Friday, June 15, 2007

Student Life Camp

Tonight Stacey and I went to visit the Olive Springs youth at Student Life Camp at Covenant College on Lookout Mountain.

Student Life has been a huge part of both my teenage and adult life. This year would have been my 12th year. That's right, I said would have. I didn't go. I didn't get asked. I don't even really work with student's anymore. But it was killing me. Watching them pack up and roll out Tuesday morning without me hurt my heart. So Stacey made a big sacrifice and we went up and spent the day. It was fun. It made me feel apart, even if just for a day.

Covenant is the first place I ever went to camp. It is kind of a sacred place to me for that reason. Even though it is old and really smelly, walking through the halls floods my mind with precious memories of my life with friends and God.

Our youth group is so different now. I don't know very many of the students. Most of the student's that I poured my life into have either moved on or lost interest. There are a few left, my precious Sunday School boys, who I love and adore, even though they have made my life difficult at times. So as I'm sitting there tonight looking at this strange crowd, it's a different group. These are no longer church kids. They are kids with hard lives, big issues and lots of problems. They are hard to get to know, they are different than me, so it's harder to relate to them. They seem to have no respect for anything including themselves. I don't know them. I don't like them. I don't feel the love that I have felt for my students for them. I'm confessing that. God loves them. He created them. I give up on them, and I've known them a day. He continually pursues them and me. They are just as worth the pursuit as I am. So this is where the sermon comes in....

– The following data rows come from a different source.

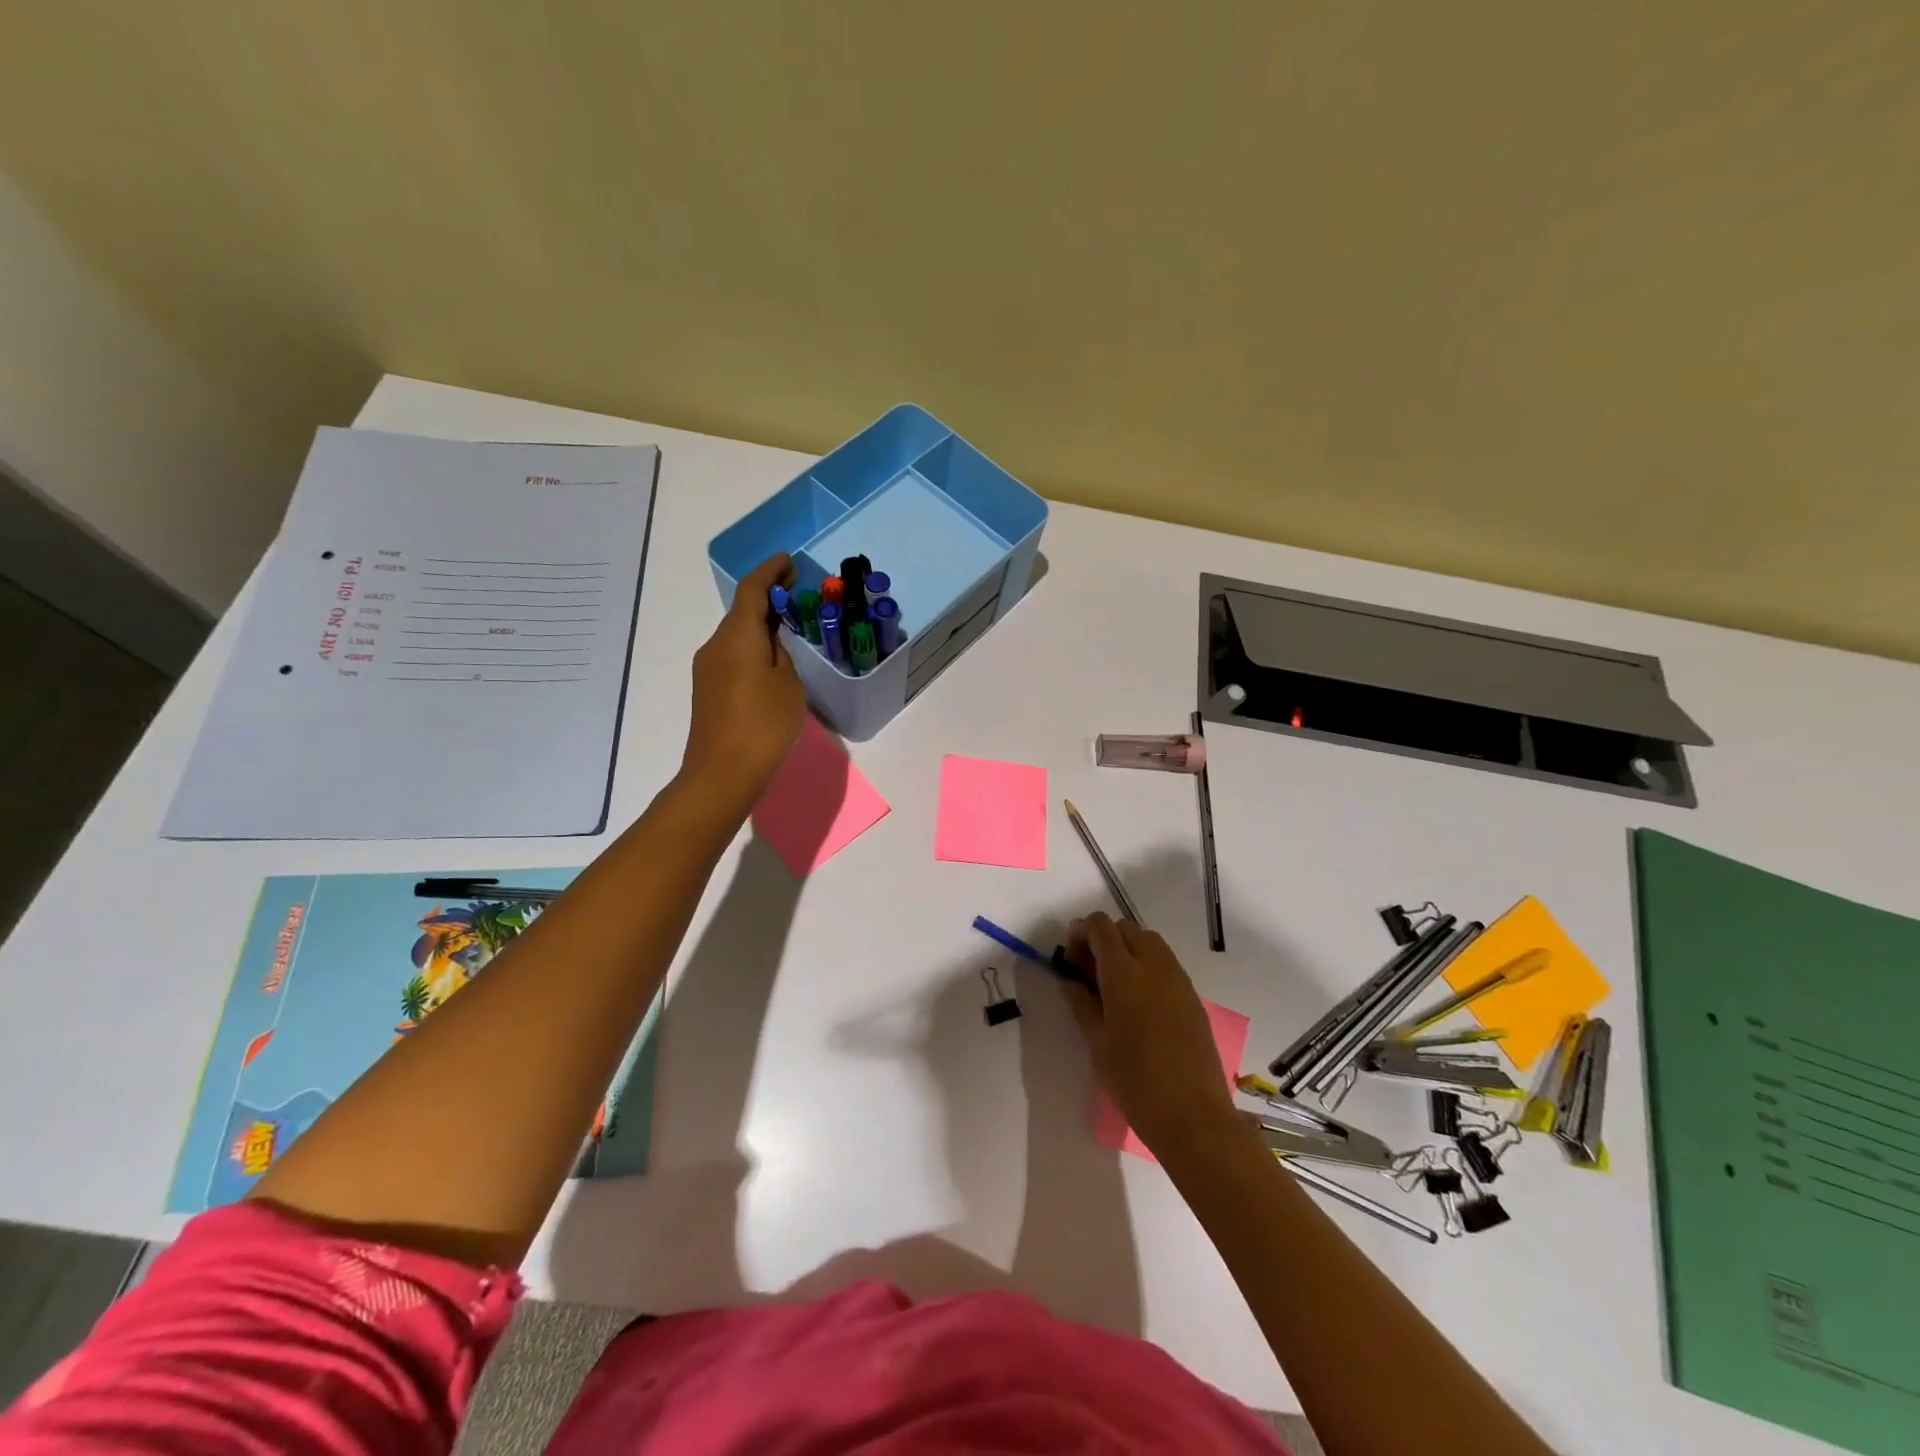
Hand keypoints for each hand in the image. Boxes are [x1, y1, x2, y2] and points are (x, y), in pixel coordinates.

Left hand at [680, 554, 806, 808]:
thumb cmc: (763, 724)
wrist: (722, 773)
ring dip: (761, 626)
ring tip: (790, 630)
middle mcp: (716, 645)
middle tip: (798, 595)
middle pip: (742, 611)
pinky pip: (733, 656)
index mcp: (737, 635)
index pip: (752, 589)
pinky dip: (753, 648)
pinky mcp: (708, 690)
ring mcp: (707, 669)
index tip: (790, 562)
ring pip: (737, 635)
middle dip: (768, 598)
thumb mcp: (788, 684)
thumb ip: (781, 654)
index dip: (770, 571)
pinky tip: (772, 663)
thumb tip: (771, 643)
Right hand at [1062, 913, 1241, 1158]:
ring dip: (1128, 948)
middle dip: (1104, 939)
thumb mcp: (1097, 1044)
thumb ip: (1081, 1004)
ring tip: (1114, 984)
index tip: (1071, 958)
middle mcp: (1154, 965)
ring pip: (1149, 941)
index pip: (1101, 926)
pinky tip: (1139, 1000)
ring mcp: (1178, 979)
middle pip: (1126, 928)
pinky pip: (1166, 963)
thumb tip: (1069, 982)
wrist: (1193, 1116)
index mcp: (1124, 973)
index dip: (1081, 932)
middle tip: (1089, 971)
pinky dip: (1148, 965)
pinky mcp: (1193, 996)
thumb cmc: (1135, 1081)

The speaker is talking about Jonah 4 and how Jonah is mad because he doesn't think the Ninivities deserve grace and saving and that the reason for that is the Jonah loves himself more than he loves others. I'm still thinking about how this is true of me in comparison with these students. I like me. I love me. I like God to love me. How selfish. I've got it. I have the grace. I've been saved, not just from death but from the horrible life that many of them face. I feel grateful, that should spur me on to compassion, but yet like the pastor said tonight, instead of caring, we don't care. We don't even care enough to hate, we simply just don't care. We're apathetic. I'm apathetic. I know is calling me out of that, and like Jonah, I don't like it.

I love students. I love teaching them. God has gifted me to do this. I've tried to deny it. I've denied it for a whole year. But I can't deny who I am. So, I think I am going to have to swallow my pride and figure out some way to reconnect with student ministry. That is a huge risk for me. It could be costly. It could get ugly. It will require major humility. I truly don't know if I'm up for it. I could fail. I could get hurt again.

So, I don't know what this means. I guess I'm starting the journey of figuring it out. Somehow, someway my life is going to reconnect with students again.

Student Life....it's more than a camp. It's a cornerstone in my life. It reminds me of who I am, of where I've come from and once again it has helped to point me to where I am going.

2 comments:

The Hudgins said...

lindsay-
will be praying for you. i can see that God is doing a great work in your life, and i love reading about it. you DO have a heart for students...it is a gift and I pray that you will find a way to reconnect with them. we sure miss you guys. keep us posted on how this all plays out!

Anonymous said...

how awesome! i'm way excited for you and praying for God to reveal an amazing path for you to get reconnected with students.